Most people who know me are aware that I have close connections with Kenya. I have lived there, and I am now normally there twice a year. If you are intrigued to know my excuse for polluting the Sahara with regular air trips, kindly have a look at www.kabisa.org.uk.
I know the Westgate Centre in Nairobi, and it is not a typical Kenyan environment. It is a big city, middle class shopping complex. The weekend crowds will have been multiracial, not to say multinational and multicultural. The centre also happens, I understand, to be Israeli owned. It was a logical target for al-Shabab jihadis.
Let me indulge in a few paragraphs about the immediate circumstances, and lead from that to suggesting focus for your prayers…..

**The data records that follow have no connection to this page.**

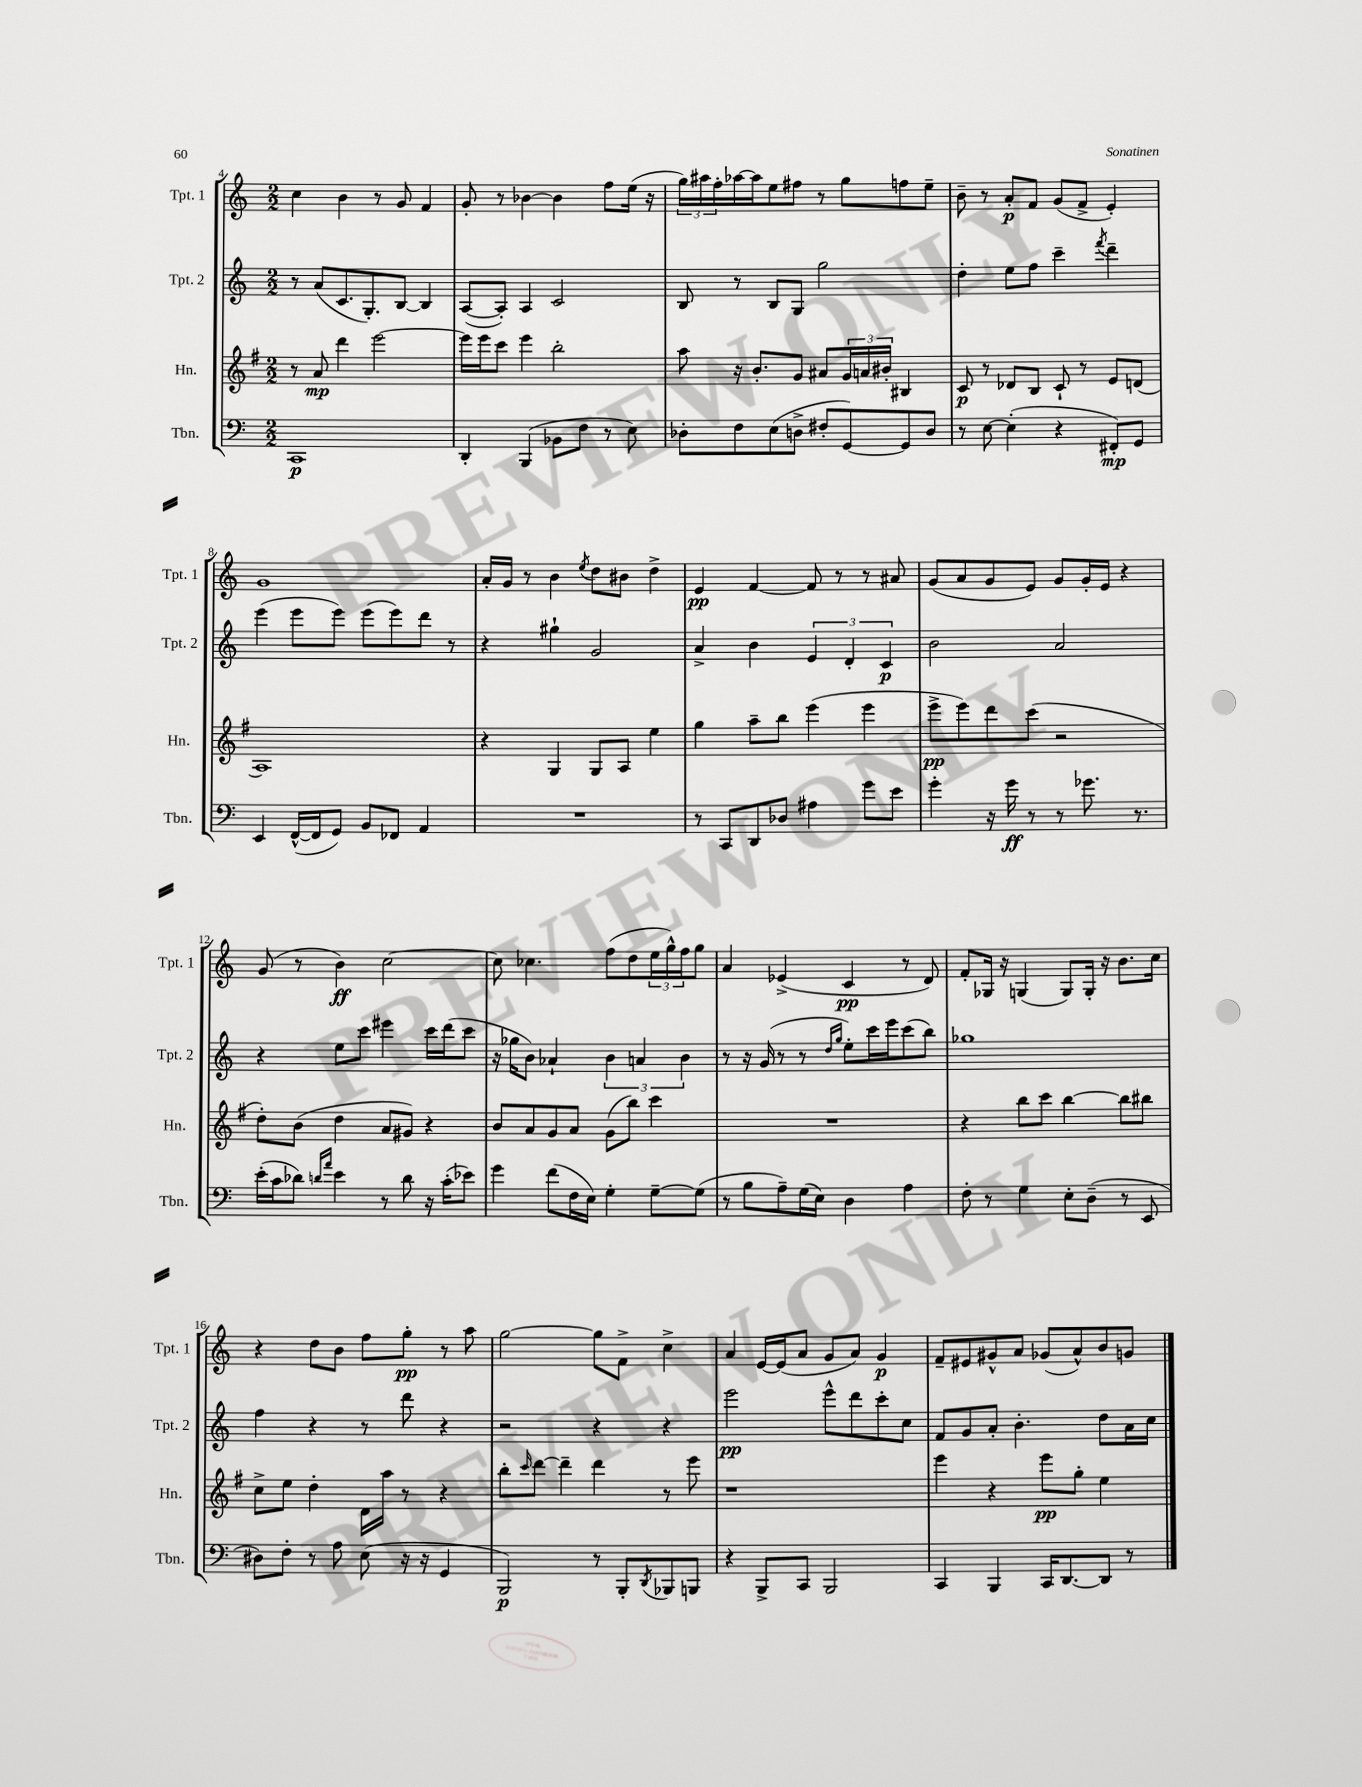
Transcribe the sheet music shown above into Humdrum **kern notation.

**kern	**kern	**kern	**kern
*staff4	*staff3	*staff2	*staff1
*clefF4	*clefG2	*clefG2	*clefG2
*k[]	*k[f#]	*k[]	*k[]
*M2/2	*M2/2	*M2/2	*M2/2
1CC	8r	8r	4cc\
.	8a/	(8a/L	.
.	4ddd\	8.c/	4b\
.	.	8.G'/)	.
.	[2eee\	.	8r
.	.	[8B/J	8g/
.	.	4B/]	4f/
=	=	=	=
4DD'/	16eee\]LL	([8A/L	8g'/
.	16eee\J	.	.
.	8ccc\J	8A'/]J)	8r
(4BBB/	4eee\	4A/	[4b-\
8BB-\L	2bb'\	2c/	4b-\]
8F\J	.	.	.
8r	.	.	8ff\L
8E\)	.	.	(16ee\Jk
.	.	.	16r
=	=	=	=
8D-'\L	8aa\	8B/	24gg\LL)
.	.	.	24aa#\
.	.	.	24ff'\
8F\	16r	8r	[16aa-\
.	8.b'/L	.	16aa-\]J
(8E\	.	8B/L	8ee\
8D^\J	8g/J	8G/J	8ff#\J
8F#'/L	8a#/L	2gg\	8r
[8GG/)	24g/L	.	8gg\L
.	24a/	.	.
.	24b#'/JJ	.	.
8GG/]	4B#/	.	8ff\
8D/J	.	.	8ee~\J
=	=	=	=
8r	8c/	4dd'\	8b~\
[8E\	8r	.	8r
(4E'\]	8d-/L	8ee\L	8a'/L
.	8B/J	8ff\J	8f/J
4r	8c`/	4ccc~\	(8g/L
.	8r	.	8f^/J
.	.	8qfff/	.
8FF#'/L)	8e/L	4ddd~\	4e'/)
8GG/J	(8d/J	.	.
=	=	=	=
4EE/	1A)	(4eee\	1g
([16FF^^/LL	.	8eee\L	.
16FF/]J	.	.	.
8GG/J)	.	8eee\J)	.
8BB/L	.	(8eee\L	.
8FF-/J	.	8eee\)	.
4AA/	.	8ddd\J	.
.	.	8r	.
=	=	=	=
1r	4r	4r	16a'/LL
.	.	.	16g/JJ
.	.	.	8r
.	4G/	4gg#`\	4b\
.	.	.	8qee/
.	8G/L	2g/	8dd\L
.	8A/J	.	8b#\J
.	4ee\	.	4dd^\
=	=	=	=
8r	4gg\	4a^/	4e/
8CC/L	.	.	.
8DD/	8aa~\L	4b\	[4f/
8D-/J	8bb\J	.	.
4A#\	(4eee\	6e/	8f/]
.	.	.	8r
.	.	6d'/	.
8g\L	4eee\	.	8r
.	.	6c/	.
8e\J	.	.	8a#/
=	=	=	=
4g'\	8eee^\L	2b\	(8g/L
.	8eee\)	.	8a/
16r	8ddd\	.	8g/
16g\	.	.	.
8r	(8ccc\J	.	8e/J)
8r	2r	2a/	8g/L
8.g-\	.	.	16g'/L
.	.	.	16e/JJ
.	.	.	4r
8.r	.	.	.
=	=	=	=
(16e'\LL	8dd'\L)	4r	(8g/
16c\J	.	.	.
8d-\J)	(8b\J	.	8r
16qqd/LL	.	.	.
16qqa/JJ	.	.	.
4e\	4dd\	8ee\L	4b\)
.	.	8ccc\J	.
8r	8a/L	4eee#\	[2cc\
8d\	8g#/J)	.	.
16r	4r	16ccc\LL	.
(16c'\LK	.	(16ddd\J	.
8e-\J)	.	8ccc\J	.
=	=	=	=
4g\	8b/L	16r	8cc\]
.	.	16gg-\LK	.
.	8a/	8b\J)	4.cc-\
(8f\L	8g/	4a-`/	.
16F\L	8a/J	.	.
16E\JJ)	.	.	.
4G'\	(8g\L	6b\	(8ff\L
.	8bb\J)	.	8dd\
.	.	6a/	.
[8G~\L	4ccc\	.	24ee\L
.	.	.	24gg^^\)
.	.	6b\	24ff\J
(8G\]J	.	.	8gg\J
=	=	=	=
8r	1r	8r	4a/
8B\L	.	16r	.
.	.	(16g/	.
8A~\)	.	8r	(4e-^/
(16G\L	.	8r	.
16E\JJ)	.	.	.
.	.	16qqdd/LL	.
.	.	16qqgg/JJ	.
4D\	.	8ee'\L)	4c/
.	.	16ccc\L	.
.	.	16eee\J	.
4A\	.	(8ccc\	8r
.	.	8bb\J)	8d/)
=	=	=	=
8F'\	4r	1gg-	8f'/L
8r	.	.	16G-/Jk
.	.	.	16r
4G\	8bb\L	.	(4G/
.	8ccc\J	.	.
8E'\L	[4bb\	.	8G/L)
(8D~\J	.	.	16G'/Jk
.	.	.	16r
8r	8bb\]L	.	8.b\L
8EE/	8bb#\J	.	.
.	.	.	16cc\Jk
=	=	=	=
8D#\L)	8cc^\L	4ff\	4r
8F'\J	8ee\J	.	.
8r	4dd'\	4r	8dd\L
8A\	.	.	8b\J
(8E\	16d\LL	8r	8ff\L
.	16aa\JJ	.	.
16r	8r	8ddd\	8gg'\J
16r	.	.	.
4GG/	4r	4r	8r
.	.	.	8aa\
=	=	=	=
2BBB/)	8bb'\L	2r	[2gg\
.	16qqccc/	.	.
.	[8ddd\J	.	.
.	4ddd~\]	.	.
8r	4ddd\	4r	8gg\]L
8BBB'/L	.	.	8f^\J
8qDD/	.	.	.
8BBB-/	8r	4r	4cc^\
8BBB/J	8eee\	.	.
=	=	=	=
4r	1r	2eee\	4a/
8BBB^/L	.	.	[16e/LL
.	.	.	(16e/]J
8CC/J	.	.	8a/J
2BBB/	.	8eee^^\L	8g/L
.	.	8ddd\	8a/J)
.	.	8ccc'\	4g/
.	.	8cc\J	.
=	=	=	=
4CC/	4eee\	8f/L	8f~/L
.	.	8g/	8e#/
4BBB/	4r	8a'/J	8g#^^/
.	.	4.b'\	8a/J
16CC/LK	8eee\L	.	(8g-/L
[8.DD/	.	.	.
.	8gg'\J	.	8a^^/)
8DD/]J	4ee\	8dd\L	8b/
8r	.	16a\L	8g/J
.	.	16cc\JJ	.
==	==	==	==
*-	*-	*-	*-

Slightly over 6% of Kenyans are Somalis. Because of relatively recent refugee influx, this is sharply up from 2% or so a generation ago. They “belong” in the desert north, but now dominate parts of Nairobi, particularly Eastleigh, and over 500,000 are in Dadaab refugee camp near the Somali border – probably the largest single refugee camp in the world. Arid and isolated, it is a prison for most of its occupants.
Somalis are good at mayhem. The warlordism that has driven Somalia to the status of “failed state” and created hell for most Somalis is rooted in clan structures and rivalries. Somalis are Sunni Muslims, but my understanding of their traditions suggests an inclusive Islam, linked to tribal and nomadic practices and with Sufi spiritual overtones. But the lawless state of Somalia has been a gift to Islamist jihadis, and al-Shabab is indeed reasonably thought of as an “al-Qaeda affiliate”.
One stream of al-Shabab ideology is Somali nationalist, feeding on anger at the way they feel that Somalia has been used and torn apart by the outside world. Much of this anger is directed at Kenya, whose army occupies much of southern Somalia in a generally successful attempt to root out jihadi control of that area.
The other stream in al-Shabab is the ideology of global apocalyptic Islamism. I would expect to learn that several of those who attacked Nairobi were jihadis from a range of countries. Al-Shabab militants include hundreds of non-Somalis, including, apparently, about 50 British passports. This Islamism feeds upon the militant and military traditions of Somali clan warfare.
Kenya cannot resource lock-down levels of security, and even if she could, it would be poison to the genuine growth of an open society that the country is achieving. The Westgate event poses Kenya with impossible strains and choices.
In your prayers, please hold in the light of Christ
- The Westgate victims, diverse as they are. Kenyan, global, African, Asian, European, Christian, Sikh, Muslim, Hindu, old, young and little children.
- Kenyan Muslims. A minority in the country as a whole. Guardians of the rich Swahili culture of the Coast. In fear of the real possibility of communal backlash, especially in Nairobi.
- Somalis in Kenya. Whether or not they are Kenya citizens. That they should stand fast against jihadi influence. That they may not endure communal retribution.
- Kenyan “wananchi” (citizens). Especially in the cities. That they may resist the temptation to seek retribution, and not allow their country to become divided on tribal or religious grounds.
- Kenya’s urban poor. Those in Kibera and other slums whose search for hope can only be dented by the focus on security and other issues that Westgate will entail.
- The Kenyan Government. Elected after a difficult and fractious election in March. Charged with implementing an admirable new homegrown constitution guaranteeing the rights of all Kenyans.
- All Kenyan leadership. That they may assert Kenya’s independence and integrity in peace. Resisting communalism, tribalism and sectarianism. Resisting being swallowed into the Homeland Security of others.
- Marksen Wafula Masinde. Our politically very active Kenyan Associate, working on founding an Iona group in Kenya. With Freda, a remarkable community leader.